Rails adds jitter to ActiveJob::Exceptions.retry_on


Rails has added jitter to ActiveJob::Exceptions.retry_on to prevent the thundering herd effect.

Before Rails 6

Thundering herd effect in the context of ActiveJob job failures

When a job fails, the ActiveJob::Exceptions.retry_on catches the exception for the failed job and reschedules the job with a specified delay. The specified delay can be seconds (ActiveSupport::Duration is also allowed), exponentially_longer or a block which has several executions as an argument.

Consider a situation where a lot of jobs fail around the same time. The reason can be anything, a network error or load on the database. The exception handler will catch the error for each job and reschedule with a static wait time.

The problem with static wait time is, the reschedule may happen around the same time and the jobs will be retried at the provided interval. With many failed jobs being tried at the same time causing the thundering herd effect, it may easily bring down the system resulting in jobs failing again. The jobs will be retried again in a static interval causing similar results until the retry limit is exhausted.

With Rails 6

Jitter

The thundering herd effect can be taken care of with a custom wait argument block. But with many users not being aware that a situation like this may happen, a jitter was introduced by default which helps in randomizing the wait.

The wait time is randomized with jitter depending on the type of wait argument provided. Essentially, a random slight delay calculated from jitter value is added to the wait time. Note that the jitter will only be applied when an Integer, ActiveSupport::Duration or exponentially_longer, is passed to the wait argument in retry_on.

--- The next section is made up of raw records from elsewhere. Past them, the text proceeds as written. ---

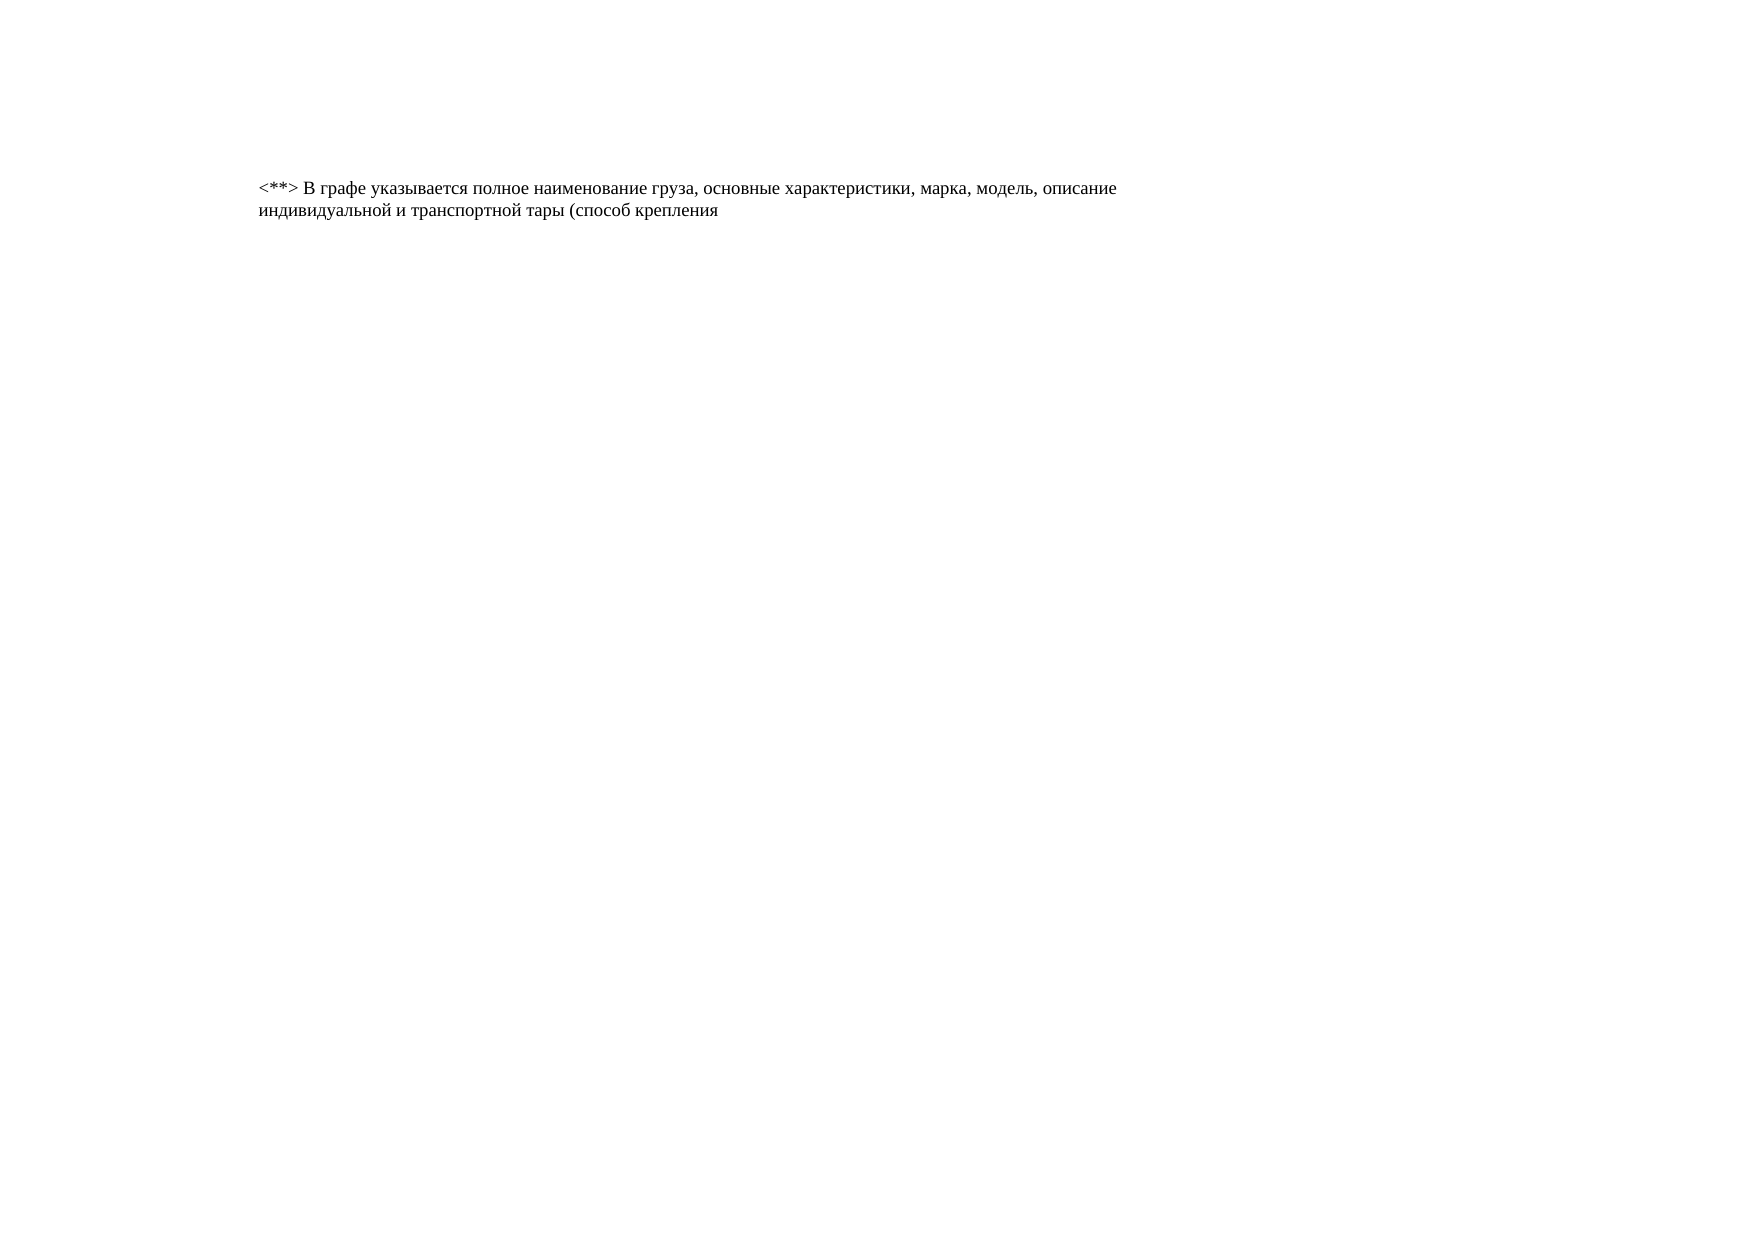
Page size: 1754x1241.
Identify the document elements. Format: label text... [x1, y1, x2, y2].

text <**> В графе указывается полное наименование груза, основные характеристики, марка, модель, описание [118, 177, 1636, 199]
text индивидуальной и транспортной тары (способ крепления [118, 199, 1636, 220]
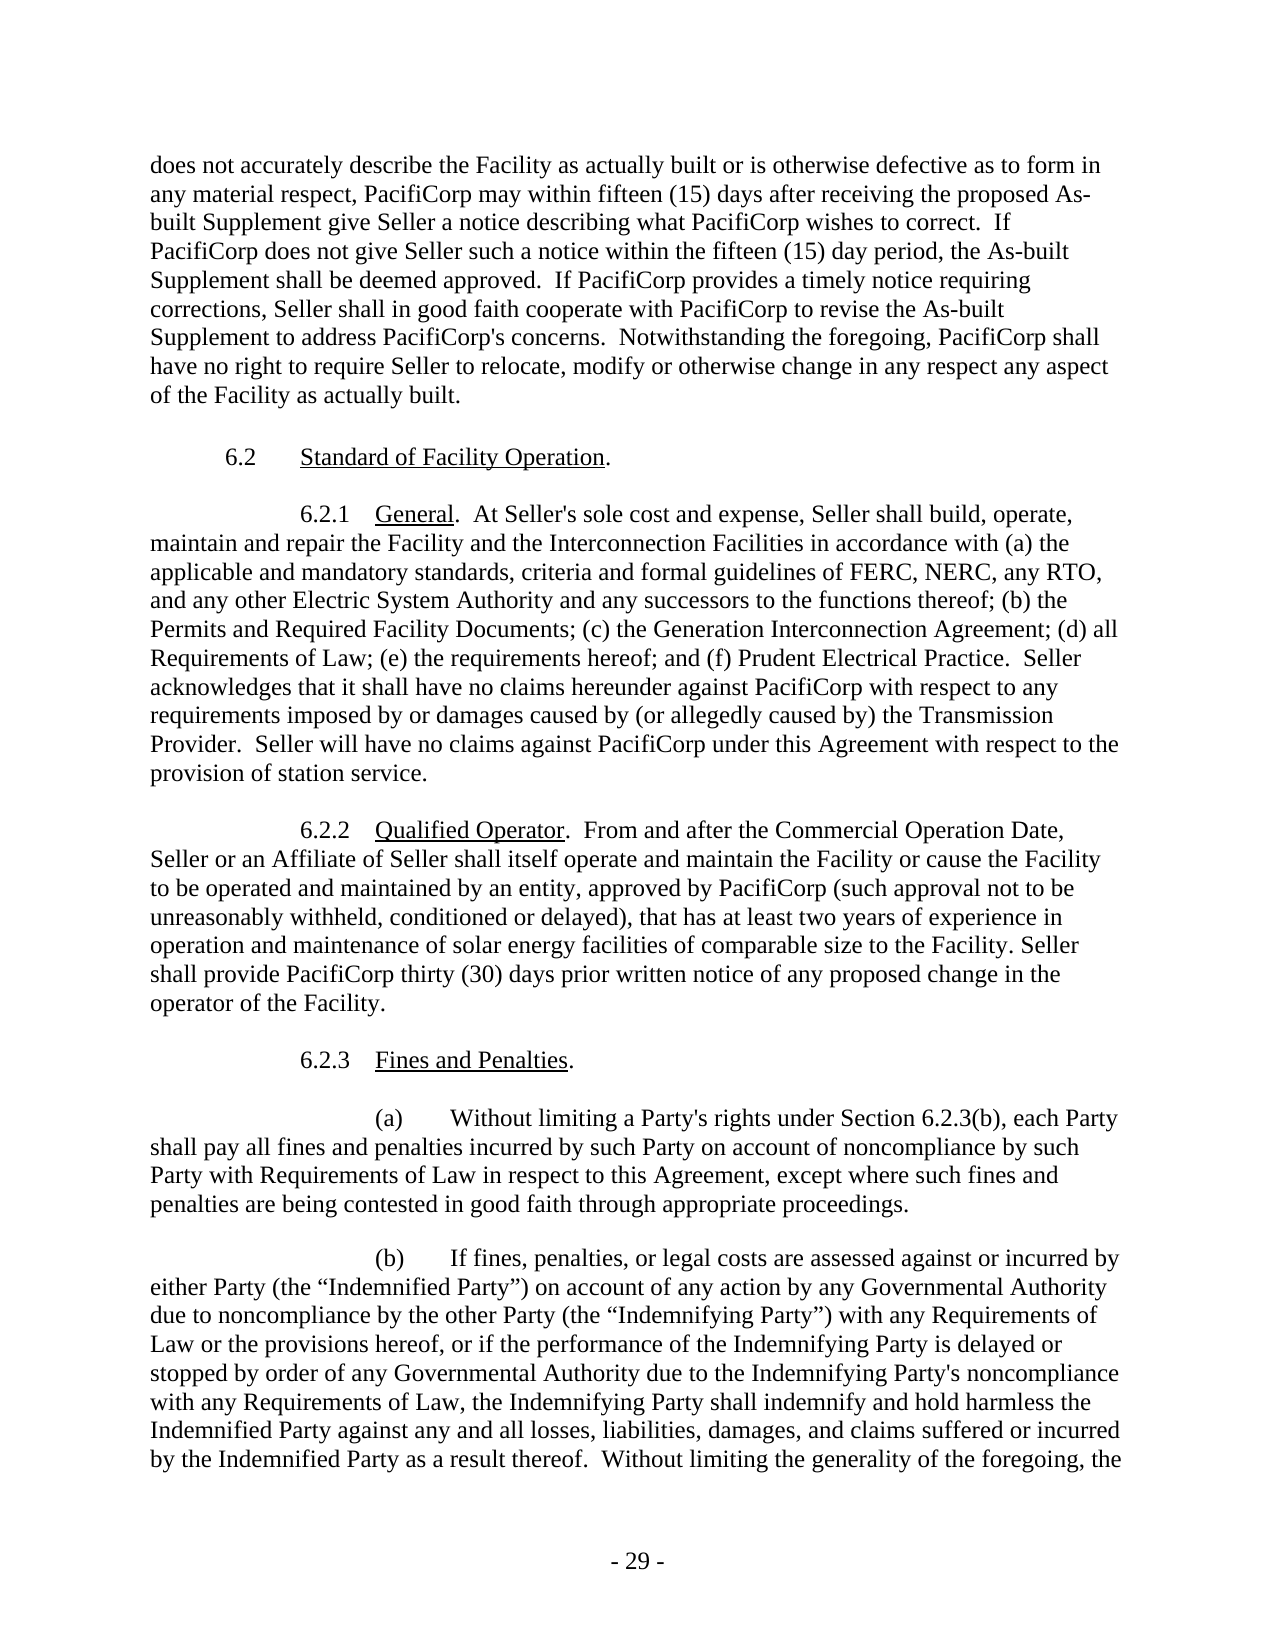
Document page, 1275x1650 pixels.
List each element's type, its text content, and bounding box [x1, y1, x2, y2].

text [150, 1243, 1125, 1473]
subtitle 6.2 Standard of Facility Operation. [150, 442, 1125, 470]
text 6.2.2 Qualified Operator. From and after the Commercial Operation Date, Seller or an Affiliate of Seller shall itself operate and maintain the Facility or cause the Facility to be operated and maintained by an entity, approved by PacifiCorp (such approval not to be unreasonably withheld, conditioned or delayed), that has at least two years of experience in operation and maintenance of solar energy facilities of comparable size to the Facility. Seller shall provide PacifiCorp thirty (30) days prior written notice of any proposed change in the operator of the Facility. [150, 815, 1125, 1017]
list Without limiting a Party's rights under Section 6.2.3(b), each Party shall pay all fines and penalties incurred by such Party on account of noncompliance by such Party with Requirements of Law in respect to this Agreement, except where such fines and penalties are being contested in good faith through appropriate proceedings. [150, 1103, 1125, 1218]
text 6.2.1 General. At Seller's sole cost and expense, Seller shall build, operate, maintain and repair the Facility and the Interconnection Facilities in accordance with (a) the applicable and mandatory standards, criteria and formal guidelines of FERC, NERC, any RTO, and any other Electric System Authority and any successors to the functions thereof; (b) the Permits and Required Facility Documents; (c) the Generation Interconnection Agreement; (d) all Requirements of Law; (e) the requirements hereof; and (f) Prudent Electrical Practice. Seller acknowledges that it shall have no claims hereunder against PacifiCorp with respect to any requirements imposed by or damages caused by (or allegedly caused by) the Transmission Provider. Seller will have no claims against PacifiCorp under this Agreement with respect to the provision of station service. [150, 499, 1125, 787]
text 6.2.3 Fines and Penalties. [150, 1045, 1125, 1074]
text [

The jitter value defaults 15% (represented as 0.15), but can be overridden by passing it as an argument,

retry_on CustomAppException, wait: 5.seconds, attempts: 3, jitter: 0.30

There is also a provision to add default jitter value at the config level (defaults to 0.15),

config.active_job.retry_jitter = 0.45

If you do not wish to add jitter, it can be disabled by providing a zero/false value,

retry_on CustomAppException, wait: 5.seconds, attempts: 3, jitter: 0 # or false

Or at config level,

config.active_job.retry_jitter = false # or 0